The Star didn’t have the picture, after all. After the Journal was out, next afternoon, Joan started over to meet Miss Betty, who was going to treat her at the tea room for helping her yesterday morning. The Journal staff often went there between meals, and it somehow gave Joan a deliciously grown-up feeling. Mother, scandalized at the idea, had said, “There’s toast left from breakfast and plenty of fresh fruit, if you’re really hungry.” Joan had pointed out, “It isn’t that, Mother. I just want to eat out.”
Besides, she wanted to confide to Miss Betty all about yesterday and to ask her advice about the best method of returning the picture.
When she entered the front office she found Chub, rather pale beneath his freckles, laughing away with Gertie, the ad girl.
“Oh, gee, Jo, you’re just about two minutes too late,” he grinned. “You missed it.”
“What?”
“The grand finale to the King act,” he went on. “Mamma King and Daughter King—I suppose I should call them the Queen and the Princess—just left here, with....”
“With the Betrothed Knight,” added Gertie.
“The Kings?” Joan’s mind groped. “Was she provoked about the picture?”
“Well, she was put out,” admitted Chub. “I thought Tim and me’d both lose our jobs, immediately, if not sooner.
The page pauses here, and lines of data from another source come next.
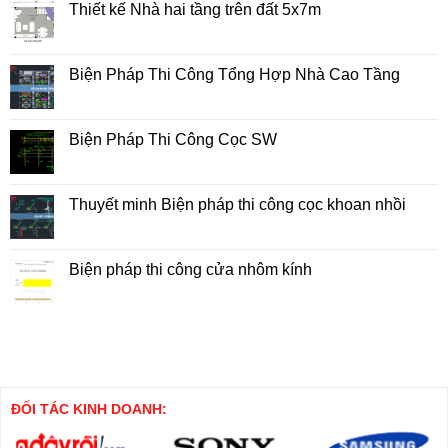
Thiết kế Nhà hai tầng trên đất 5x7m
Không
có
bình
luận
Biện Pháp Thi Công Tổng Hợp Nhà Cao Tầng
ở
Thiết
Không
kế
có
Nhà
bình
hai
luận
Biện Pháp Thi Công Cọc SW
tầng
ở
trên
Biện
Không
đất
Pháp
có
5x7m
Thi
bình
Công
luận
Thuyết minh Biện pháp thi công cọc khoan nhồi
Tổng
ở
Hợp
Biện
Không
Nhà
Pháp
có
Cao
Thi
bình
Tầng
Công
luận
Biện pháp thi công cửa nhôm kính
Cọc
ở
SW
Thuyết
Không
minh
có
Biện
bình
pháp
luận
thi
ở
công
Biện
cọc
pháp
khoan
thi
nhồi
công
cửa
ĐỐI TÁC KINH DOANH:
nhôm
kính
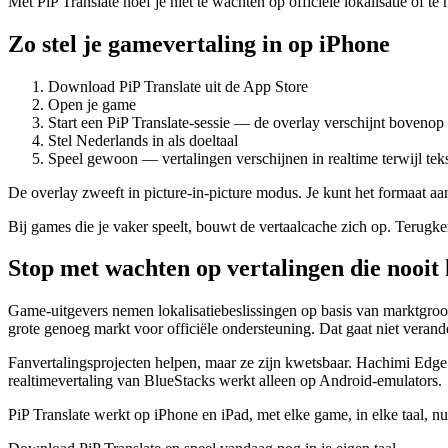
Met PiP Translate hoef je niet te wachten op officiële lokalisatie of t
Zo stel je gamevertaling in op iPhone
Download PiP Translate uit de App Store
Open je game
Start een PiP Translate-sessie — de overlay verschijnt boveno
Stel Nederlands in als doeltaal
Speel gewoon — vertalingen verschijnen in realtime terwijl teks
De overlay zweeft in picture-in-picture modus. Je kunt het formaat aa
Bij games die je vaker speelt, bouwt de vertaalcache zich op. Terugke
Stop met wachten op vertalingen die nooi
Game-uitgevers nemen lokalisatiebeslissingen op basis van marktgro
grote genoeg markt voor officiële ondersteuning. Dat gaat niet verand
Fanvertalingsprojecten helpen, maar ze zijn kwetsbaar. Hachimi Edge 
realtimevertaling van BlueStacks werkt alleen op Android-emulators.
PiP Translate werkt op iPhone en iPad, met elke game, in elke taal, 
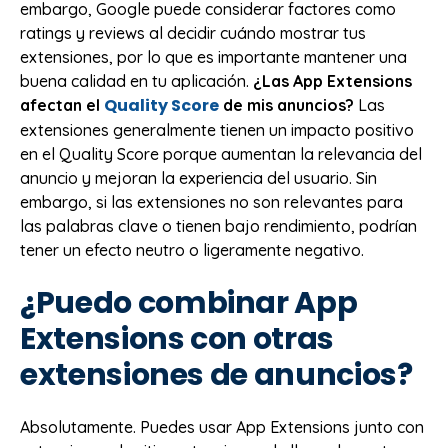
embargo, Google puede considerar factores como
ratings y reviews al decidir cuándo mostrar tus
extensiones, por lo que es importante mantener una
buena calidad en tu aplicación.
¿Las App Extensions
Quality Score
afectan el
de mis anuncios?
Las
extensiones generalmente tienen un impacto positivo
en el Quality Score porque aumentan la relevancia del
anuncio y mejoran la experiencia del usuario. Sin
embargo, si las extensiones no son relevantes para
las palabras clave o tienen bajo rendimiento, podrían
tener un efecto neutro o ligeramente negativo.
¿Puedo combinar App
Extensions con otras
extensiones de anuncios?
Absolutamente. Puedes usar App Extensions junto con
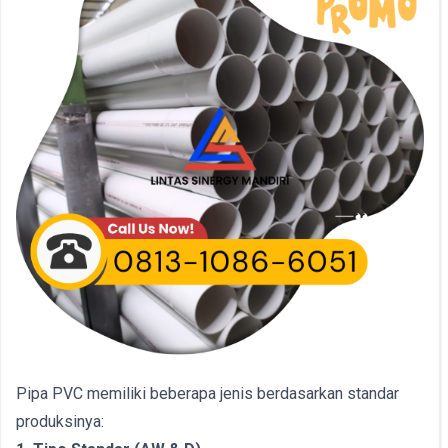
Pipa PVC memiliki beberapa jenis berdasarkan standar
produksinya:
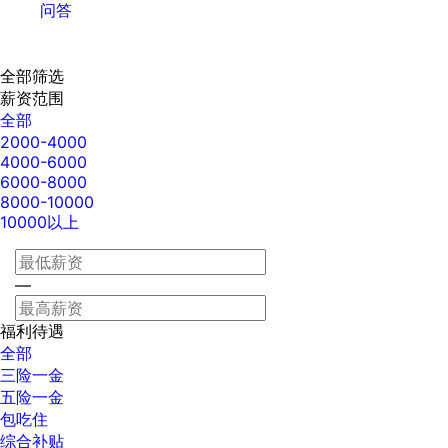
问答
全部筛选
薪资范围
全部
2000-4000
4000-6000
6000-8000
8000-10000
10000以上
—
福利待遇
全部
三险一金
五险一金
包吃住
综合补贴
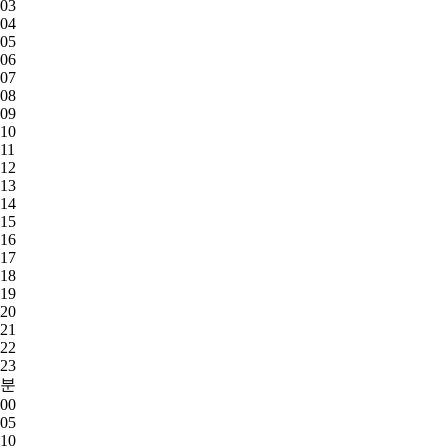
03
04
05
06
07
08
09
10
11
12
13
14
15
16
17
18
19
20
21
22
23
분
00
05
10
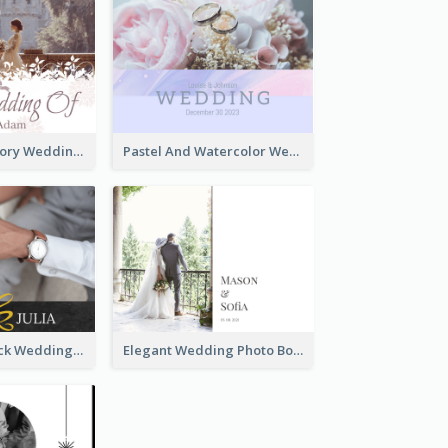
Romantic Memory Wedding Photo Book
Pastel And Watercolor Wedding Photo Book
Glamorous Black Wedding Photo Book
Elegant Wedding Photo Book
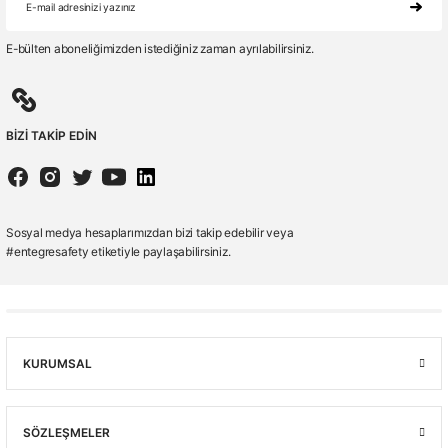
E-bülten aboneliğimizden istediğiniz zaman ayrılabilirsiniz.
BİZİ TAKİP EDİN
Sosyal medya hesaplarımızdan bizi takip edebilir veya
#entegresafety etiketiyle paylaşabilirsiniz.
KURUMSAL
SÖZLEŞMELER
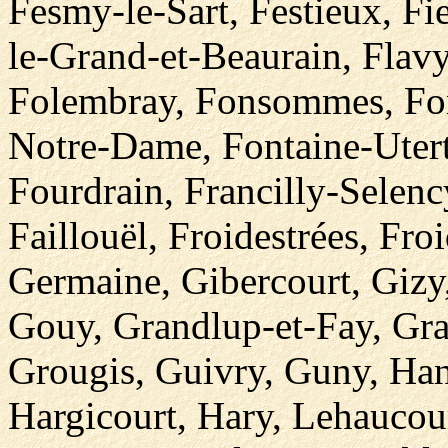
Fesmy-le-Sart, Festieux, Fi
le-Grand-et-Beaurain, Flavy
Folembray, Fonsommes, Font
Notre-Dame, Fontaine-Uterte
Fourdrain, Francilly-Selency
Faillouël, Froidestrées, Fr
Germaine, Gibercourt, Gizy
Gouy, Grandlup-et-Fay, Gra
Grougis, Guivry, Guny, Ha
Hargicourt, Hary, Lehaucour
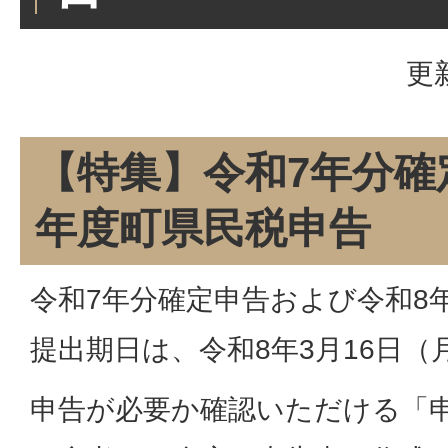
更
【特集】令和7年分確
年度町県民税申告
令和7年分確定申告および令和8
提出期日は、令和8年3月16日
申告が必要か確認いただける「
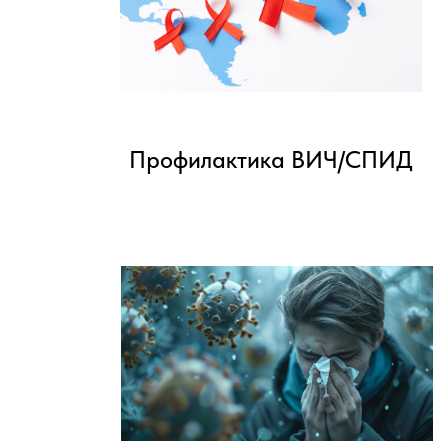
Профилактика ВИЧ/СПИД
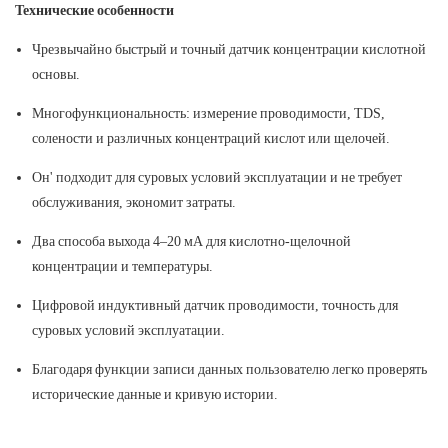
Технические особенности
Чрезвычайно быстрый и точный датчик концентрации кислотной
основы.
Многофункциональность: измерение проводимости, TDS,
солености и различных концентраций кислот или щелочей.
Он' подходит для суровых условий эксплуатации и не требует
обслуживания, экономит затраты.
Два способа выхода 4–20 мА для кислотно-щелочной
концентрации и температуры.
Цифровой индуктивный датчик проводимости, точность для
суровых условий эксплуатации.
Благодаря функции записи данных пользователю легко проверять
исторические данные и кривую истории.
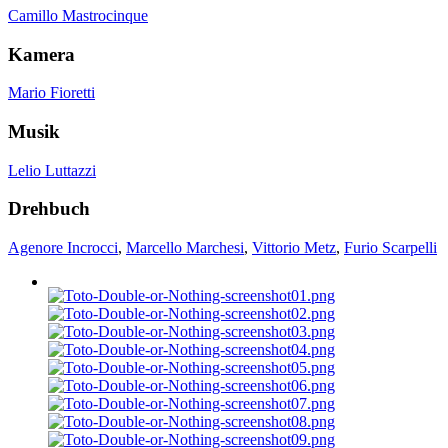
Camillo Mastrocinque
Kamera
Mario Fioretti
Musik
Lelio Luttazzi
Drehbuch
Agenore Incrocci
,
Marcello Marchesi
,
Vittorio Metz
,
Furio Scarpelli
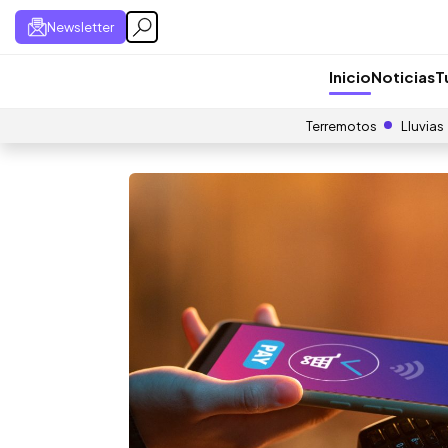
Newsletter
Inicio
Noticias
T
Terremotos
Lluvias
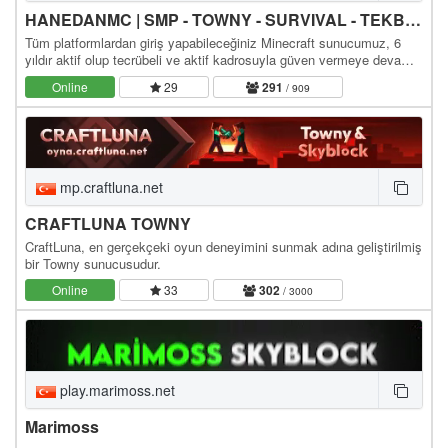
HANEDANMC | SMP - TOWNY - SURVIVAL - TEKBLOCK - SKYBLOCK
Tüm platformlardan giriş yapabileceğiniz Minecraft sunucumuz, 6
yıldır aktif olup tecrübeli ve aktif kadrosuyla güven vermeye devam
ediyor. Sizleri aramızda görmekten…
Online
29
291
/ 909
mp.craftluna.net
CRAFTLUNA TOWNY
CraftLuna, en gerçekçeki oyun deneyimini sunmak adına geliştirilmiş
bir Towny sunucusudur.
Online
33
302
/ 3000
play.marimoss.net
Marimoss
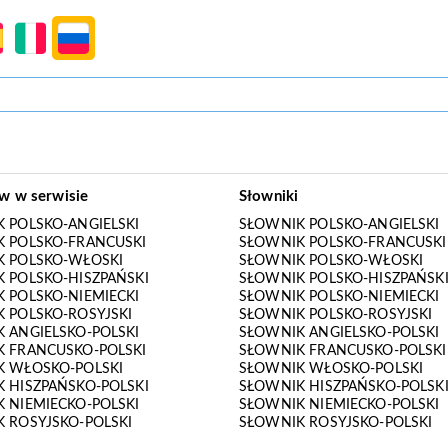
ów w serwisie
Słowniki
 POLSKO-ANGIELSKI
SŁOWNIK POLSKO-ANGIELSKI
 POLSKO-FRANCUSKI
SŁOWNIK POLSKO-FRANCUSKI
K POLSKO-WŁOSKI
SŁOWNIK POLSKO-WŁOSKI
 POLSKO-HISZPAŃSKI
SŁOWNIK POLSKO-HISZPAŃSK
 POLSKO-NIEMIECKI
SŁOWNIK POLSKO-NIEMIECKI
 POLSKO-ROSYJSKI
SŁOWNIK POLSKO-ROSYJSKI
 ANGIELSKO-POLSKI
SŁOWNIK ANGIELSKO-POLSKI
 FRANCUSKO-POLSKI
SŁOWNIK FRANCUSKO-POLSKI
K WŁOSKO-POLSKI
SŁOWNIK WŁOSKO-POLSKI
 HISZPAŃSKO-POLSKI
SŁOWNIK HISZPAŃSKO-POLSK
 NIEMIECKO-POLSKI
SŁOWNIK NIEMIECKO-POLSKI
 ROSYJSKO-POLSKI
SŁOWNIK ROSYJSKO-POLSKI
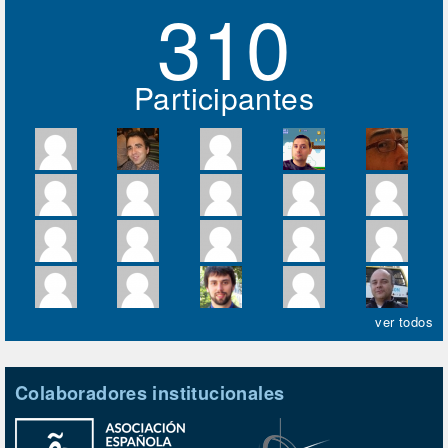
310
Participantes
ver todos
Colaboradores institucionales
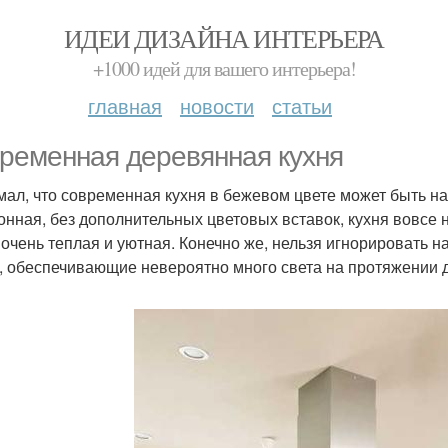
ИДЕИ ДИЗАЙНА ИНТЕРЬЕРА
+1000 идей для вашего интерьера!
главная
новости
статьи
ременная деревянная кухня
мал, что современная кухня в бежевом цвете может быть на
онная, без дополнительных цветовых вставок, кухня вовсе н
 очень теплая и уютная. Конечно же, нельзя игнорировать 
, обеспечивающие невероятно много света на протяжении д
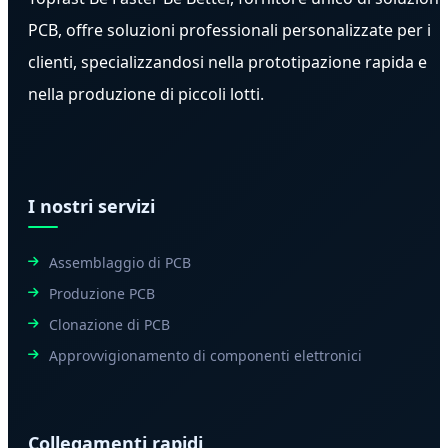
PCB, offre soluzioni professionali personalizzate per i
clienti, specializzandosi nella prototipazione rapida e
nella produzione di piccoli lotti.
I nostri servizi
Assemblaggio di PCB
Produzione PCB
Clonazione di PCB
Approvvigionamento di componenti elettronici
Collegamenti rapidi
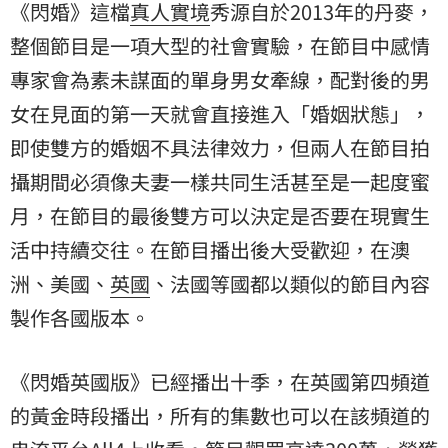
《閃婚》這檔
真人實境
秀源自於2013年的丹麥，
整個節目是一項大型的社會實驗，在節目中感情
專家會為素未謀面的單身男女牽線，配對後的男
女在見面的第一天就會直接進入「婚姻狀態」，
即使雙方的婚姻不具法律效力，但兩人在節目拍
攝期間必須像夫妻一樣共同生活甚至是一起度蜜
月，在節目的最後雙方可以決定是否要在現實生
活中持續交往。在節目播出後大受歡迎，在澳
洲、美國、
英國
、法國等國都以類似的節目內容
製作各國版本。
《閃婚英國版》已經播出十季，在英國第四頻道
的黃金時段播出，所有的集數也可以在該頻道的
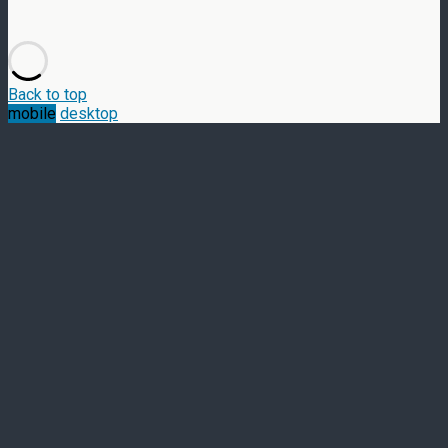
Back to top
mobile
desktop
But she never got to see Nix, and everything’s O.K. now. You see, it just happened that the Journal came out with the wrong picture. That was a picture of Jacqueline Joyce that we—we came across. Mamma King was fit to be tied. But I saved the day. I told ’em how we wanted to help the cub reporter, and how when an editor says get it, he doesn’t mean you to come back empty-handed.”
“The wrong picture!” Joan felt a little sick.